Gravitational lensing by a Bronnikov-Kim wormhole under a weak-field approximation and in a strong deflection limit

TL;DR

This paper analyzes gravitational lensing by a Bronnikov-Kim wormhole under weak and strong gravitational fields, revealing identical deflection angle coefficients in both limits and providing exact calculations without parameter expansion.

Contribution

It provides the first exact expressions for deflection angles in both weak and strong limits for a Bronnikov-Kim wormhole, linking black hole and wormhole geometries.

Findings

Deflection angle coefficients are identical in both limits.

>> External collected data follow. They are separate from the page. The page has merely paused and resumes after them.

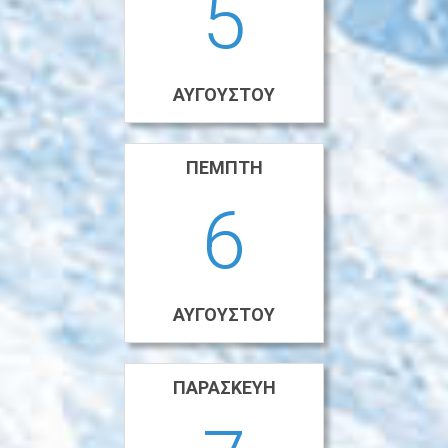
5
ΑΥΓΟΎΣΤΟΥ
ΠΈΜΠΤΗ
6
ΑΥΓΟΎΣΤΟΥ
ΠΑΡΑΣΚΕΥΉ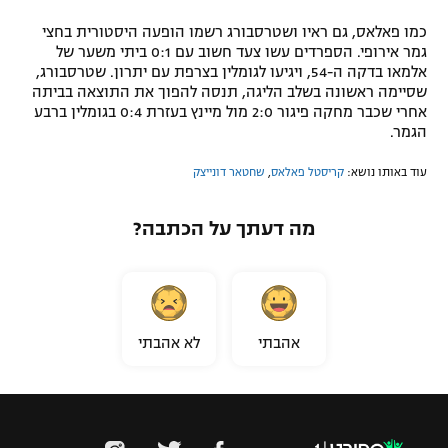
כמו פאלאס, גם ראיו ושטרסבורג רשמו הופעה היסטורית בחצי
גמר אירופי. הספרדים עשו צעד חשוב עם 0:1 ביתי משער של
אלמאו בדקה ה-54, ויגיעו לגומלין בצרפת עם יתרון. שטרסבורג,
שסיימה ראשונה בשלב הליגה, תנסה להפוך את התוצאה בביתה
אחרי שכבר מחקה פיגור 2:0 מול מיינץ בעזרת 0:4 בגומלין ברבע
הגמר.
עוד באותו נושא:
קריסטל פאלאס
,
שחטאר דונייצק
מה דעתך על הכתבה?
אהבתי
לא אהבתי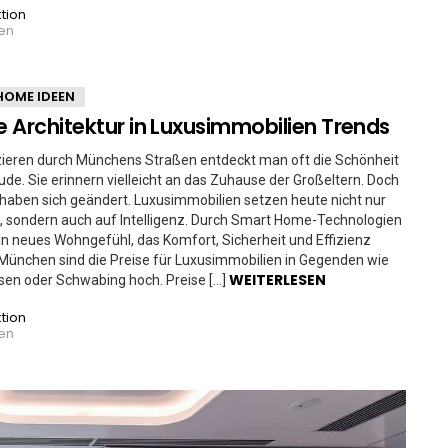
tion
ren
HOME IDEEN
 Architektur in Luxusimmobilien Trends
ieren durch Münchens Straßen entdeckt man oft die Schönheit
ude. Sie erinnern vielleicht an das Zuhause der Großeltern. Doch
 haben sich geändert. Luxusimmobilien setzen heute nicht nur
, sondern auch auf Intelligenz. Durch Smart Home-Technologien
in neues Wohngefühl, das Komfort, Sicherheit und Effizienz
n München sind die Preise für Luxusimmobilien in Gegenden wie
WEITERLESEN
en oder Schwabing hoch. Preise […]
tion
ren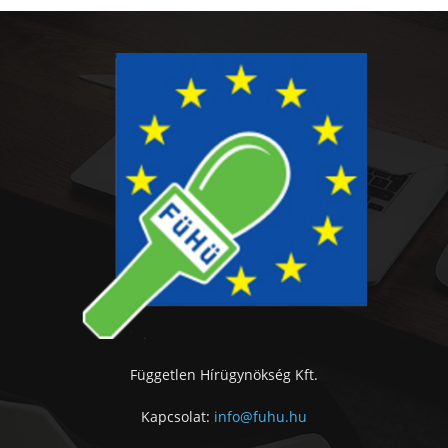
Független Hírügynökség Kft.
Kapcsolat:
info@fuhu.hu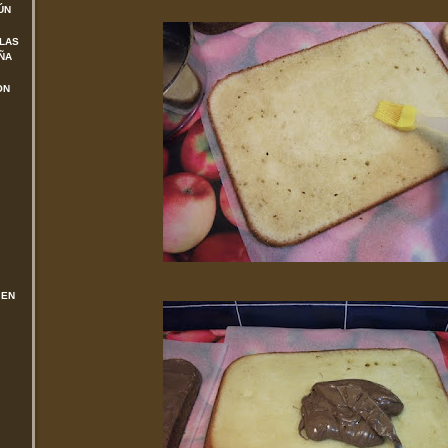
ÚN
 LAS
ÑA
ON
 EN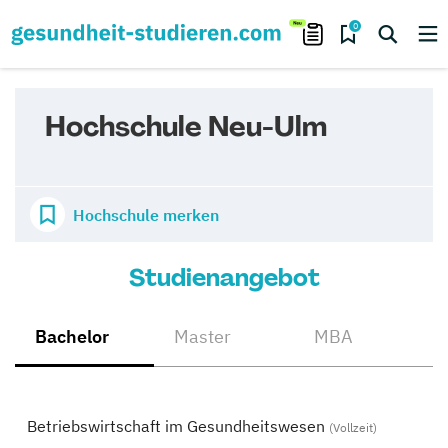
0
Hochschule Neu-Ulm
Hochschule merken
Studienangebot
Bachelor
Master
MBA
Betriebswirtschaft im Gesundheitswesen
(Vollzeit)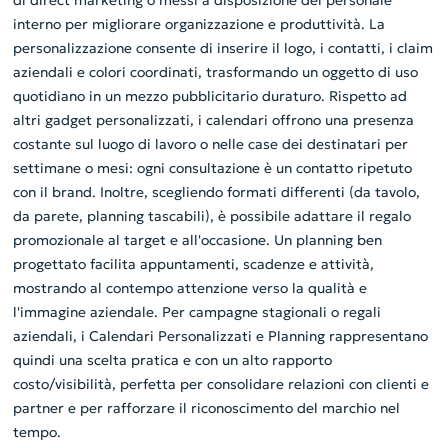
di direct marketing o messi a disposizione del personale
interno per migliorare organizzazione e produttività. La
personalizzazione consente di inserire il logo, i contatti, i claim
aziendali e colori coordinati, trasformando un oggetto di uso
quotidiano in un mezzo pubblicitario duraturo. Rispetto ad
altri gadget personalizzati, i calendari offrono una presenza
costante sul luogo di lavoro o nelle case dei destinatari per
settimane o mesi: ogni consultazione è un contatto ripetuto
con il brand. Inoltre, scegliendo formati differenti (da tavolo,
da parete, planning tascabili), è possibile adattare il regalo
promozionale al target e all'occasione. Un planning ben
progettato facilita appuntamenti, scadenze e attività,
mostrando al contempo attenzione verso la qualità e
l'immagine aziendale. Per campagne stagionali o regali
aziendali, i Calendari Personalizzati e Planning rappresentano
quindi una scelta pratica e con un alto rapporto
costo/visibilità, perfetta per consolidare relazioni con clienti e
partner e per rafforzare il riconoscimento del marchio nel
tempo.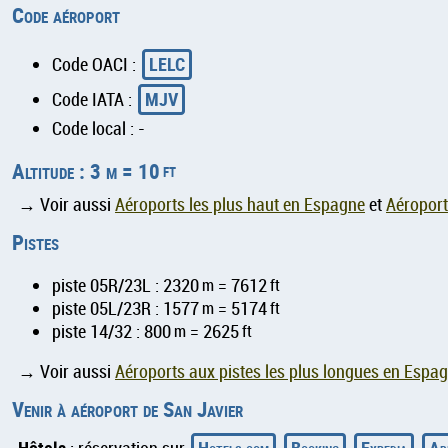
Code aéroport
LELC
Code OACI :
MJV
Code IATA :
Code local : -
Altitude : 3 m = 10
ft
→ Voir aussi
Aéroports les plus haut en Espagne
et
Aéroport
Pistes
piste 05R/23L : 2320
m
= 7612
ft
piste 05L/23R : 1577
m
= 5174
ft
piste 14/32 : 800
m
= 2625
ft
→ Voir aussi
Aéroports aux pistes les plus longues en Espa
Venir à aéroport de San Javier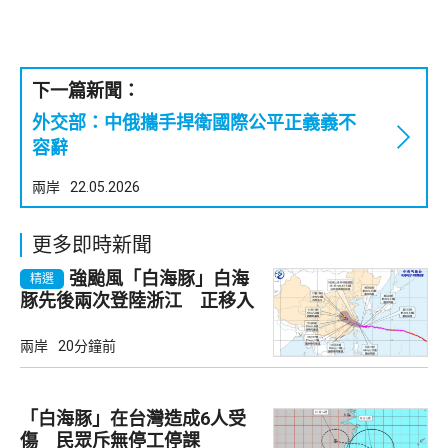
下一篇新聞：
外交部：中俄攜手捍衛國際公平正義義不
容辭
兩岸
22.05.2026
更多即時新聞
強颱風「白海豚」白海
精選
豚先後兩次登陸浙江 正移入
內陸並減弱
兩岸
20分鐘前
「白海豚」在台灣造成6人受
傷 民眾斥無停工停課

Exact expressions for deflection angles are obtained without parameter expansion.

The metric transitions smoothly between black hole and wormhole geometries.

Abstract

We consider gravitational lensing under a weak-field approximation and in a strong deflection limit by a Bronnikov-Kim wormhole with the same metric as the one of a wormhole which has been suggested in Einstein-Dirac-Maxwell theory. The metric approaches into the metric of an extreme charged Reissner-Nordstr\"{o}m black hole in a black hole limit and it becomes the metric of an spatial Schwarzschild wormhole in an ultrastatic limit. In both of the black hole limit and the ultrastatic limit, the coefficient of a divergent term and the constant term of the deflection angle of a light in the strong deflection limit can be obtained exactly without expanding of parameters of the spacetime. Interestingly, in the both limits to the black hole and the ultrastatic wormhole, we obtain exactly the same coefficient and constant term in the strong deflection limit.